Perilaku mencari perhatian
Levenkron (1998) melaporkan bahwa individu yang melakukan mutilasi diri sering dituduh "berusaha mendapatkan perhatian." Meskipun melukai diri sendiri dapat dianggap sebagai sarana untuk mengkomunikasikan perasaan, memotong, dan perilaku merusak diri lainnya cenderung dilakukan dalam privasi. Selain itu, individu yang melukai diri sendiri akan sering menyembunyikan luka mereka. Mengungkap cedera yang diakibatkan oleh diri sendiri sering kali akan mendorong individu lain untuk mencoba menghentikan perilaku tersebut. Karena memotong berfungsi untuk memisahkan individu dari perasaan, menarik perhatian pada luka biasanya tidak diinginkan. Orang-orang yang melukai diri sendiri dengan tujuan mendapatkan perhatian dikonseptualisasikan secara berbeda dari orang-orang yang melukai diri sendiri.
Berbahaya bagi orang lain
Kesalahpahaman lain yang dilaporkan adalah bahwa orang-orang yang melukai diri sendiri adalah bahaya bagi orang lain. Meskipun mutilasi diri telah diidentifikasi sebagai karakteristik individu yang menderita berbagai Jika didiagnosis patologi, sebagian besar individu ini fungsional dan tidak mengancam keselamatan orang lain orang.
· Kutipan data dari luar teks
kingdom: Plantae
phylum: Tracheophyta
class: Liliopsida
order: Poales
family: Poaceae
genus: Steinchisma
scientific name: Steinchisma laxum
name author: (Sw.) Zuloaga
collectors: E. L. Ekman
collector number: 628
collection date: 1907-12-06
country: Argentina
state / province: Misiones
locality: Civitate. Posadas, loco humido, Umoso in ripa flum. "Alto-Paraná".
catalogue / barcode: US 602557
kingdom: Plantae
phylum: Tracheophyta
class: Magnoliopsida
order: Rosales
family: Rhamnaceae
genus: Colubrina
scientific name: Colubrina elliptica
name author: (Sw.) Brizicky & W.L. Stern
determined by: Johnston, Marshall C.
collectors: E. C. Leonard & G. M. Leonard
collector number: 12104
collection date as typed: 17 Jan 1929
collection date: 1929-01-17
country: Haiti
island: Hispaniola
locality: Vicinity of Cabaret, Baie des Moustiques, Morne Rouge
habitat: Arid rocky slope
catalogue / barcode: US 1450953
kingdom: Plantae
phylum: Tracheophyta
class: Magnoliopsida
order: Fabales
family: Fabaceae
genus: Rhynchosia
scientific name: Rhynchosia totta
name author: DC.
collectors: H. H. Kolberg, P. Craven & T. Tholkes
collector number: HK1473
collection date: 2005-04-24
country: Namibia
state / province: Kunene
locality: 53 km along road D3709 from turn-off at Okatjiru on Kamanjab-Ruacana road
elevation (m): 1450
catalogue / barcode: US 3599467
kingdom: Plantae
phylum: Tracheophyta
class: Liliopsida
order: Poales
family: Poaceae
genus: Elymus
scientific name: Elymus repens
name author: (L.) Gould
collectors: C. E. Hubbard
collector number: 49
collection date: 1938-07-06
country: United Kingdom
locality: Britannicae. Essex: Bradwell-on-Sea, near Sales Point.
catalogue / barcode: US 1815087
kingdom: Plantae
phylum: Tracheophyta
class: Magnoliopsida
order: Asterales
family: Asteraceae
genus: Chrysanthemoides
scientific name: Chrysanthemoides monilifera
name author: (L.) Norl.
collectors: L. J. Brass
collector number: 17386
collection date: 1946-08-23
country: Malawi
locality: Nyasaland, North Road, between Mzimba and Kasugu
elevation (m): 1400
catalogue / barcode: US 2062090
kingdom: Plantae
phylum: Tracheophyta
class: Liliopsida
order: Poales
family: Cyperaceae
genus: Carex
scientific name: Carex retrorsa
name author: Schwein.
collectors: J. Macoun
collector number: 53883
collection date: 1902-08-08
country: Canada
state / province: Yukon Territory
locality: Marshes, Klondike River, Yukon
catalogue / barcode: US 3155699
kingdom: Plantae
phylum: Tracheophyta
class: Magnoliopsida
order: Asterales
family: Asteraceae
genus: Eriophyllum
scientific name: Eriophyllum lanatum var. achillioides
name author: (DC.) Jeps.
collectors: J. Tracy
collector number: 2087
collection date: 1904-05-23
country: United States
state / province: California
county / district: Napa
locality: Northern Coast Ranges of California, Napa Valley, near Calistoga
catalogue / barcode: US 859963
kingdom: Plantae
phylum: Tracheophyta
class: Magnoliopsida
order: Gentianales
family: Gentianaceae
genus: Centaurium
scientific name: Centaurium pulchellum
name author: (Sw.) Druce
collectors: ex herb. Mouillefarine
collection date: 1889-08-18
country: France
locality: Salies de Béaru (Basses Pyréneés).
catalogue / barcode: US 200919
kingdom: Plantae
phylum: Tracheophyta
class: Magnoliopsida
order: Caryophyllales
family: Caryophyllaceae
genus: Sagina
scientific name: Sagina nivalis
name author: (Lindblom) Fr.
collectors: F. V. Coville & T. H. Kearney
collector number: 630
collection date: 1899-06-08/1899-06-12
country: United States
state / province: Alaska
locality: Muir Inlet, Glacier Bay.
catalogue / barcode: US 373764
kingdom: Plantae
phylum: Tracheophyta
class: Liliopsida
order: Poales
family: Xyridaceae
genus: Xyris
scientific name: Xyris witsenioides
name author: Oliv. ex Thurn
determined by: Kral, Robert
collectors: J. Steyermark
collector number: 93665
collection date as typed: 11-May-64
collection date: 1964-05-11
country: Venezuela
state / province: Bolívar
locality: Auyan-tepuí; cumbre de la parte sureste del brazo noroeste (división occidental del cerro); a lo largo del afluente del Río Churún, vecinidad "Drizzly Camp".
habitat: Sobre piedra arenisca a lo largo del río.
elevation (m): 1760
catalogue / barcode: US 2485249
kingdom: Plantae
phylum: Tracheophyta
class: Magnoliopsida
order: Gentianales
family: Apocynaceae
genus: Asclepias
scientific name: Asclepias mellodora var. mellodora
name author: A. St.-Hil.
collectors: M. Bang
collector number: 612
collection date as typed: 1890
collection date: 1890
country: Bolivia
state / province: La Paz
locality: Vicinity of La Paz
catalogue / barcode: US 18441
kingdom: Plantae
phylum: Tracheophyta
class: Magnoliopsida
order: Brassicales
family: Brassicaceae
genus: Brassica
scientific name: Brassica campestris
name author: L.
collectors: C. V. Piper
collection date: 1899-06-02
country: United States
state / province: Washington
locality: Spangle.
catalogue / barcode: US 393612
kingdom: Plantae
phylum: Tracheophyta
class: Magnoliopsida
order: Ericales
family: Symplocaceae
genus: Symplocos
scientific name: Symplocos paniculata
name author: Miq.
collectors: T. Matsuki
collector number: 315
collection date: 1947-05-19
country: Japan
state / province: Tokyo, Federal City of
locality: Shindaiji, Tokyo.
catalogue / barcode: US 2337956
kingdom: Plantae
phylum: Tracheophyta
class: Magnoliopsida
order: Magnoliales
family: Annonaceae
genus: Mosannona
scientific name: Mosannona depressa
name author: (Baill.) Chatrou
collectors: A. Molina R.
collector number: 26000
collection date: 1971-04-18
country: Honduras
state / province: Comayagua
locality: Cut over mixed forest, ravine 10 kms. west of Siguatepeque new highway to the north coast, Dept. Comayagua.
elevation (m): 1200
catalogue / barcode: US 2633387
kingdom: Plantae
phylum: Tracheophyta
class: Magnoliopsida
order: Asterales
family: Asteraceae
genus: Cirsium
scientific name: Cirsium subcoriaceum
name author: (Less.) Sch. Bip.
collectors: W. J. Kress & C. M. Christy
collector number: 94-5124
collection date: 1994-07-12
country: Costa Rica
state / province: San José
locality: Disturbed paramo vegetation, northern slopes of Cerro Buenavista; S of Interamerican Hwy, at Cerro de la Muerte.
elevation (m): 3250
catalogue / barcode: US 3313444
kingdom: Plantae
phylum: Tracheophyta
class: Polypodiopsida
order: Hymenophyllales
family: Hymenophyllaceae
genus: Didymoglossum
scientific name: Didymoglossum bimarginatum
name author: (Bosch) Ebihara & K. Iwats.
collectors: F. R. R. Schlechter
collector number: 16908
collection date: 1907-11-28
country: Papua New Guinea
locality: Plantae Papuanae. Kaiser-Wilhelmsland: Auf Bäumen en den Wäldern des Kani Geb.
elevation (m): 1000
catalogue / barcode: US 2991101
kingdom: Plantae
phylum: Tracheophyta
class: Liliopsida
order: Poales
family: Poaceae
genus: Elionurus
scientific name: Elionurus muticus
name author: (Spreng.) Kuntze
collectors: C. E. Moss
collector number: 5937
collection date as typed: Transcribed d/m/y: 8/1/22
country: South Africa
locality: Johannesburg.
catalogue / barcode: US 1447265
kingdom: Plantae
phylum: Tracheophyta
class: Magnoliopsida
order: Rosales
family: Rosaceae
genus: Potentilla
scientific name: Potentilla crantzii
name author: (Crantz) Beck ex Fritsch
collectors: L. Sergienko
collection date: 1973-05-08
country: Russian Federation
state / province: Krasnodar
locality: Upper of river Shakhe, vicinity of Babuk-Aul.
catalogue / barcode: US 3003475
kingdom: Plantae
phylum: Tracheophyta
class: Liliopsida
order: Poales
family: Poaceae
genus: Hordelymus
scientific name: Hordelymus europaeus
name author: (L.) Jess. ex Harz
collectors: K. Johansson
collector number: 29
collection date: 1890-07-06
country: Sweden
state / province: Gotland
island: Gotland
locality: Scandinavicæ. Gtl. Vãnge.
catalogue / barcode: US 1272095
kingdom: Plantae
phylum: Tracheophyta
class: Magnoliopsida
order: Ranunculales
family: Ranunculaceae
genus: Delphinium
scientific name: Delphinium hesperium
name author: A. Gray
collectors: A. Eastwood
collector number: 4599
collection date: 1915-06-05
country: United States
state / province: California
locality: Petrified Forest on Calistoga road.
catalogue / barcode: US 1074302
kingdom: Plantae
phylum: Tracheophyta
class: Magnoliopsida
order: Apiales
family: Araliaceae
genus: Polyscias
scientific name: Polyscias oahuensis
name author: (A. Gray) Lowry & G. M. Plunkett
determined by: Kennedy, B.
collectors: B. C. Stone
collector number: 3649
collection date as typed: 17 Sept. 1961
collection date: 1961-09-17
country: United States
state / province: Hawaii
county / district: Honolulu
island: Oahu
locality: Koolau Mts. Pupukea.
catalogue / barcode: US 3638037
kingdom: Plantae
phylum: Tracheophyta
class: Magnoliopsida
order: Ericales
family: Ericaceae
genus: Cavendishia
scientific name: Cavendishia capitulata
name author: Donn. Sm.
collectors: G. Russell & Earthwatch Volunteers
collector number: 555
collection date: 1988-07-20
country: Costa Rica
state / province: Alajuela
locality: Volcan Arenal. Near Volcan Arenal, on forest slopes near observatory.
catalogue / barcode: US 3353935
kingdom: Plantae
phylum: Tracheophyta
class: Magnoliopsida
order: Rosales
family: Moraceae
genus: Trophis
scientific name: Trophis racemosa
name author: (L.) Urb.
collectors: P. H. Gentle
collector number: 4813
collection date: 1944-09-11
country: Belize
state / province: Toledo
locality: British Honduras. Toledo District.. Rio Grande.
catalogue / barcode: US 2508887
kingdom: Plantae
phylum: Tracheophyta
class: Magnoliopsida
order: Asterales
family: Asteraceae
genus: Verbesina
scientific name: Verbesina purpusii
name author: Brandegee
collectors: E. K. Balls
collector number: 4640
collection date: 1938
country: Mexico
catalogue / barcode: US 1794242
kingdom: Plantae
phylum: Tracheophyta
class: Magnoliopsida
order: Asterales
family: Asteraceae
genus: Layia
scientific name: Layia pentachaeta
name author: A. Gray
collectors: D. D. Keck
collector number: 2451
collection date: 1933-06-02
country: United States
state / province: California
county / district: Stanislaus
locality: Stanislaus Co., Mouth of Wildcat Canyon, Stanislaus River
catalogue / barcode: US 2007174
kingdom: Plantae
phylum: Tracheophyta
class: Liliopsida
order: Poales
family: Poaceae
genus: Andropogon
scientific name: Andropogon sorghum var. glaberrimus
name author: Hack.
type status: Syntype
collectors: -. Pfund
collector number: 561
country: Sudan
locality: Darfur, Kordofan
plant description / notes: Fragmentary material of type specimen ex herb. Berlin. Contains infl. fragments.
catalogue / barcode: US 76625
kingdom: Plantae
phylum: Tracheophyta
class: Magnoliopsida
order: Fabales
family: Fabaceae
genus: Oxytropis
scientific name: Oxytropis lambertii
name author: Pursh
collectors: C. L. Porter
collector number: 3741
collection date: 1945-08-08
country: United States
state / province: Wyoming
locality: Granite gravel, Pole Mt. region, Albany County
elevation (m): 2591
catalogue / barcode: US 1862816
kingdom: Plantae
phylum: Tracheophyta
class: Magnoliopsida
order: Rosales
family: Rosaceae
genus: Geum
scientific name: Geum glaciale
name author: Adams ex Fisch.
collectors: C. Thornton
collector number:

Perawatan Individu Yang Mutilasi Diri
Metode yang digunakan untuk mengobati orang-orang yang mencacah diri sendiri berkisar pada rangkaian dari yang sukses hingga yang tidak efektif. Metode pengobatan yang telah menunjukkan efektivitas dalam bekerja dengan populasi ini termasuk terapi seni, terapi aktivitas, konseling individu, dan kelompok pendukung. Keterampilan penting dari profesional yang bekerja dengan individu yang melukai diri sendiri adalah kemampuan untuk melihat luka tanpa menyeringai atau memberikan penilaian (Levenkron, 1998). Pengaturan yang mempromosikan ekspresi emosi yang sehat, dan kesabaran serta kemauan konselor untuk memeriksa luka adalah ikatan umum di antara intervensi progresif ini (Levenkron, 1998; Zila & Kiselica, 2001).
Sumber:
- Favaro, A. & Santonastaso, P. (2000). Perilaku melukai diri sendiri pada anoreksia nervosa. Jurnal Penyakit Saraf dan Mental, 188 (8), 537-542.
- Favazza, A.R. & Rosenthal, R. J. (1993). Masalah diagnostik dalam mutilasi diri. Rumah Sakit dan Komunitas Psikiatri, 44, 134-140.
- Levenkron, S. (1998). Pemotongan. New York, NY: W. W. Norton dan Perusahaan.
- Stanley, B., Gameroff, M. J., Michalsen, V., & Mann, J. J. (2001). Apakah pelaku bunuh diri yang merusak diri sendiri sebagai populasi unik? American Journal of Psychiatry, 158 (3), 427-432.
- Suyemoto, K. L. & MacDonald, M. L. (1995). Memotong sendiri pada remaja wanita. Psikoterapi, 32 (1), 162-171.
- Zila, L. M. & Kiselica, M. S. (2001). Memahami dan menasihati mutilasi diri pada remaja wanita dan dewasa muda. Jurnal Konseling & Pengembangan, 79, 46-52.